A rest from war

WITH THE 1ST MARINE DIVISION, Iraq — And on the ninth day, the U.S. Marines rested.

A week and two days after entering Iraq, Marines fighting their way to Baghdad have outpaced their supply line. They’ve stopped in their tracks to wait for the food to catch up, as well as the water and fuel and ammunition.

That gave the young Marines of the 1st Battalion, 4th Marine regiment a chance to relax a bit in the sunshine of early spring Friday. And they took full advantage of the chance.

Sitting in a muddy field that was fast drying out in the heat of the noonday sun, some of the Marines sat and smoked cigarettes. (Many of them hadn’t smoked before the war began.)

Others wrote in journals, filling page after page with the things they had seen since crossing into Iraq last Thursday in their amphibious assault vehicles.

A few others got a visit by the battalion commander, Lt. Col. John Mayer. Mayer, a sunburned, lanky fellow with one of those hardened Marine faces, moved among different groups of Marines, asking personal questions and telling them he was proud of them.

He said he was concerned that many of the young Marines might have been affected by the sight of civilian casualties several nights earlier. A group of assailants in a small convoy of vehicles had tried to crash through a checkpoint of the Marines’ advance column. The Marines blasted the convoy to pieces. In the process, six women and three children in the vehicles with the gun-toting assailants were injured.

“The bastards are using women and children as human shields to infiltrate,” Mayer said, shaking his head in disbelief. The young Marines nodded agreement and Mayer moved on.

Most of the Marines found a piece of shade beneath the scrawny bushes in the field and sat and chatted. You can learn a lot about the average Marine by listening to him shoot the breeze in the shade.

If the 1st Battalion is any indication, the average Marine in Iraq today is 19 or 20 years old. He has a girlfriend back home or maybe a wife. Maybe even a child. He came to the Corps right out of high school, or maybe after a semester or two of college. He doesn’t plan to stay in the Marines forever, just long enough to save money for college or until he figures out what he wants to do with his life.

He enlisted in the Marines either a couple of weeks before the terrorist attacks of Sept. 11, 2002, or a couple of weeks after. He worries that his mom is worrying about him, and he’s sad that he hasn’t received any mail from her in weeks. He has a million stories to tell about his crazy brothers and sisters.

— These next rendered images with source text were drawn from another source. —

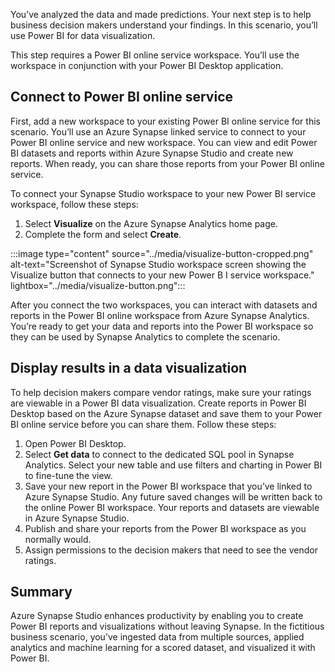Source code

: 

You’ve analyzed the data and made predictions. Your next step is to help business decision makers understand your findings. In this scenario, you’ll use Power BI for data visualization.

This step requires a Power BI online service workspace. You’ll use the workspace in conjunction with your Power BI Desktop application.

## Connect to Power BI online service

First, add a new workspace to your existing Power BI online service for this scenario. You’ll use an Azure Synapse linked service to connect to your Power BI online service and new workspace. You can view and edit Power BI datasets and reports within Azure Synapse Studio and create new reports. When ready, you can share those reports from your Power BI online service.

To connect your Synapse Studio workspace to your new Power BI service workspace, follow these steps:

1. Select **Visualize** on the Azure Synapse Analytics home page.
1. Complete the form and select **Create**.

:::image type="content" source="../media/visualize-button-cropped.png" alt-text="Screenshot of Synapse Studio workspace screen showing the Visualize button that connects to your new Power B I service workspace." lightbox="../media/visualize-button.png":::

After you connect the two workspaces, you can interact with datasets and reports in the Power BI online workspace from Azure Synapse Analytics. You’re ready to get your data and reports into the Power BI workspace so they can be used by Synapse Analytics to complete the scenario.

## Display results in a data visualization

To help decision makers compare vendor ratings, make sure your ratings are viewable in a Power BI data visualization. Create reports in Power BI Desktop based on the Azure Synapse dataset and save them to your Power BI online service before you can share them. Follow these steps:

1. Open Power BI Desktop.
1. Select **Get data** to connect to the dedicated SQL pool in Synapse Analytics. Select your new table and use filters and charting in Power BI to fine-tune the view.
1. Save your new report in the Power BI workspace that you’ve linked to Azure Synapse Studio. Any future saved changes will be written back to the online Power BI workspace. Your reports and datasets are viewable in Azure Synapse Studio.
1. Publish and share your reports from the Power BI workspace as you normally would.
1. Assign permissions to the decision makers that need to see the vendor ratings.

## Summary

Azure Synapse Studio enhances productivity by enabling you to create Power BI reports and visualizations without leaving Synapse. In the fictitious business scenario, you’ve ingested data from multiple sources, applied analytics and machine learning for a scored dataset, and visualized it with Power BI.
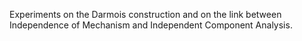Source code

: Experiments on the Darmois construction and on the link between Independence of Mechanism and Independent Component Analysis.

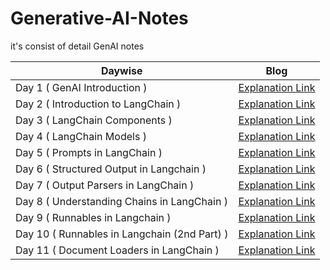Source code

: # Generative-AI-Notes
it's consist of detail GenAI notes


|Daywise| Blog |
|-|-|
|Day 1 ( GenAI Introduction )| [Explanation Link](https://x.com/Sachintukumar/status/1903749743131422879) 
|Day 2 ( Introduction to LangChain )| [Explanation Link](https://x.com/Sachintukumar/status/1904579909940392075) 
|Day 3 ( LangChain Components )| [Explanation Link](https://x.com/Sachintukumar/status/1905083895961247929) 
|Day 4 ( LangChain Models )| [Explanation Link](https://x.com/Sachintukumar/status/1906027885573648739) 
|Day 5 ( Prompts in LangChain )| [Explanation Link](https://x.com/Sachintukumar/status/1906290036867309753) 
|Day 6 ( Structured Output in Langchain )| [Explanation Link](https://x.com/Sachintukumar/status/1907480981461725380) 
|Day 7 ( Output Parsers in LangChain )| [Explanation Link](https://x.com/Sachintukumar/status/1907839943097086408) 
|Day 8 ( Understanding Chains in LangChain )| [Explanation Link](https://x.com/Sachintukumar/status/1908418079005999409) 
|Day 9 ( Runnables in Langchain )| [Explanation Link](https://x.com/Sachintukumar/status/1909303375469949389) 
|Day 10 ( Runnables in Langchain (2nd Part) )| [Explanation Link](https://x.com/Sachintukumar/status/1909795756807954628) 
|Day 11 ( Document Loaders in LangChain )| [Explanation Link](https://x.com/Sachintukumar/status/1910522684569419776) 




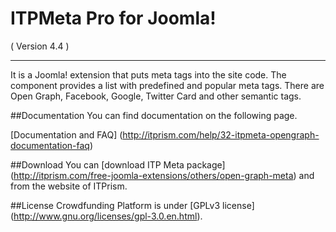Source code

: ITPMeta Pro for Joomla! 
==========================
( Version 4.4 )
- - -

It is a Joomla! extension that puts meta tags into the site code. The component provides a list with predefined and popular meta tags. There are Open Graph, Facebook, Google, Twitter Card and other semantic tags.

##Documentation
You can find documentation on the following page.

[Documentation and FAQ] (http://itprism.com/help/32-itpmeta-opengraph-documentation-faq)

##Download
You can [download ITP Meta package] (http://itprism.com/free-joomla-extensions/others/open-graph-meta) and from the website of ITPrism.

##License
Crowdfunding Platform is under [GPLv3 license] (http://www.gnu.org/licenses/gpl-3.0.en.html).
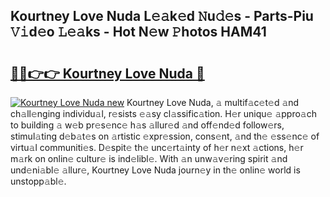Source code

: ## Kourtney Love Nuda L𝚎𝚊k𝚎d 𝙽u𝚍𝚎s - Parts-Piu 𝚅𝚒d𝚎o 𝙻𝚎𝚊ks - Hot N𝚎w 𝙿hotos HAM41

# <h2><a href="http://kv7ph0i.teov.top/?on=Kourtney+Love+Nuda">🔗🔗👉👉 Kourtney Love Nuda 🔗</a></h2>

[![Kourtney Love Nuda new](https://i.imgur.com/QqkWNDz.gif)](http://kv7ph0i.teov.top/?on=Kourtney+Love+Nuda)
Kourtney Love Nuda, 𝚊 multif𝚊c𝚎t𝚎d 𝚊nd ch𝚊ll𝚎nging individu𝚊l, r𝚎sists 𝚎𝚊sy cl𝚊ssific𝚊tion. H𝚎r uniqu𝚎 𝚊ppro𝚊ch to building 𝚊 w𝚎b pr𝚎s𝚎nc𝚎 h𝚊s 𝚊llur𝚎d 𝚊nd off𝚎nd𝚎d follow𝚎rs, stimul𝚊ting d𝚎b𝚊t𝚎s on 𝚊rtistic 𝚎xpr𝚎ssion, cons𝚎nt, 𝚊nd th𝚎 𝚎ss𝚎nc𝚎 of virtu𝚊l communiti𝚎s. D𝚎spit𝚎 th𝚎 unc𝚎rt𝚊inty of h𝚎r n𝚎xt 𝚊ctions, h𝚎r m𝚊rk on onlin𝚎 cultur𝚎 is ind𝚎libl𝚎. With 𝚊n unw𝚊v𝚎ring spirit 𝚊nd und𝚎ni𝚊bl𝚎 𝚊llur𝚎, Kourtney Love Nuda journ𝚎y in th𝚎 onlin𝚎 world is unstopp𝚊bl𝚎.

At this point in the campaign, the average Marine also stinks. His clothes are caked in mud and dust, and he’s wearing the same underwear he was nine days ago.

His feet are in sad shape from wearing the same socks every day and sleeping with his boots on most nights. His butt is sore from sitting entire days on the hard benches of the assault vehicles.

His lips are chapped and cracked and bloody. He now knows the value of Chapstick. He has grown accustomed to the dismal flavor of the military rations, the so-called Meals Ready to Eat, or MREs, known derisively as the Meals Rejected by the Enemy. He has learned that the tiny bottle of Tobasco sauce included in each ration packet can make almost anything taste better.

The average Marine also knows what he wants to do as soon as he gets back to the United States. He wants a steak. Or a chocolate milkshake. Or an entire box of Krispy Kreme donuts. He wants to take a good long look at “real trees,” as opposed to the palm trees of southern Iraq. He wants to taste good coffee, drink ice-cold beer and sit on a soft couch that doesn’t benumb his butt.

And speaking of butts, he doesn’t know much about the finer points of geopolitics and international diplomacy, but the average Marine wouldn’t mind personally putting his boot in Saddam Hussein’s backside.

He likes to enjoy a day of rest from the war, but he also wants to get it on and get it over with. And he firmly believes the road home takes a dangerous but inevitable turn through Baghdad.